Benefits of Long Term HSA Ownership
I maximized my HSA contributions each year I was eligible to contribute to an HSA. We decided to take advantage of the investment opportunities through the HSA, so we elected to pay our medical costs out of pocket and invest our HSA funds. My health insurance plan has since changed, and I am no longer eligible to contribute to an HSA plan. However, I am not required to remove those funds until I decide to use them for medical expenses, or I decide I wish to withdraw the funds for other purposes.
Since the funds are invested, I’d like to let them compound as long as possible. If we have a major medical expense, I can elect to pay for them with our HSA savings. And if we are lucky and don’t have any expenses we can’t pay out of our cash flow or savings, then I will have a large investment account I can tap into when I reach retirement age. I’m hoping for the latter!
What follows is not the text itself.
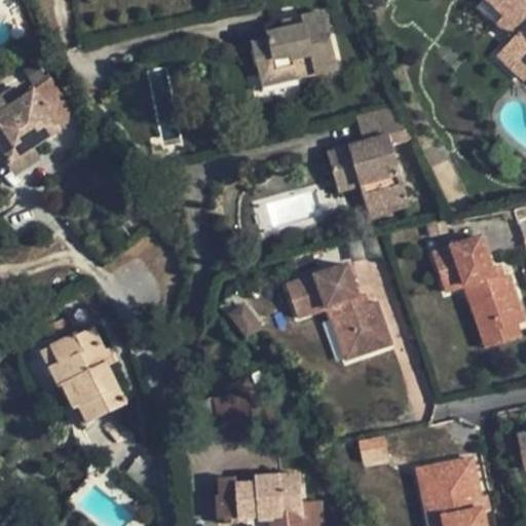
[(525,0),(486,0),(503,16),(498,23),(514,38),(503,49),(525,69),(525,0)]
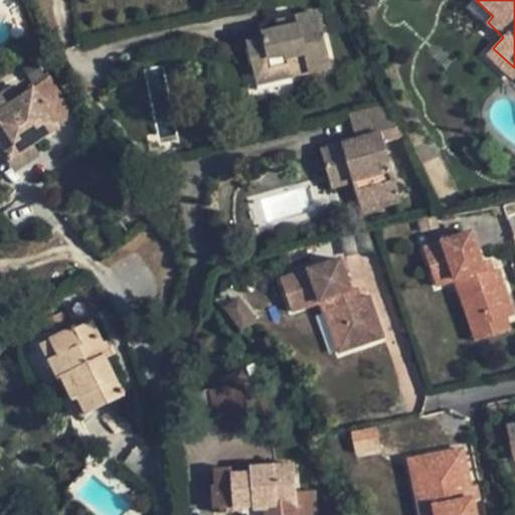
[(290,27),(261,33),(262,39),(245,43),(253,74),(288,65),(291,78),(331,68),(317,12),(288,19),(290,27)]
Where to Open an HSA Investment Account
The first thing you need to do is qualify for an HSA with a compatible High Deductible Health Care Plan. Check with your employer if you have an employer-sponsored health care plan. If not, then you may be able to purchase a qualifying HDHP on the ACA exchanges, or find one through a health insurance company such as eHealthInsurance (this is where I always found our health care plans after I became self-employed).
Once you have a qualifying health care plan, you can shop around for different banks or investment accounts that offer HSAs. I wrote an article about the process of opening an HSA account, which bank I chose, and why.
I decided to open my HSA account with HSA Bank, in part because they have easy access, very low fees (which can be waived if you maintain a certain minimum in your account, and because they make it very easy to link your HSA account to a brokerage where you can invest your HSA funds. HSA Bank offers two investment options. I chose to invest with TD Ameritrade, because of their excellent reputation and access to several hundred fee-free ETFs for trading. So I’ve never paid anything to make a stock purchase at TD Ameritrade because I invested in ETFs that didn’t have any associated trading costs.
Health Savings Accounts are one of the most flexible financial accounts you can open. If you are eligible to open an HSA, I recommend maxing out your contributions each year. And if you can swing it, try to pay your medical expenses out of pocket. This will allow your HSA contributions to grow tax free indefinitely, allowing you to increase your net worth.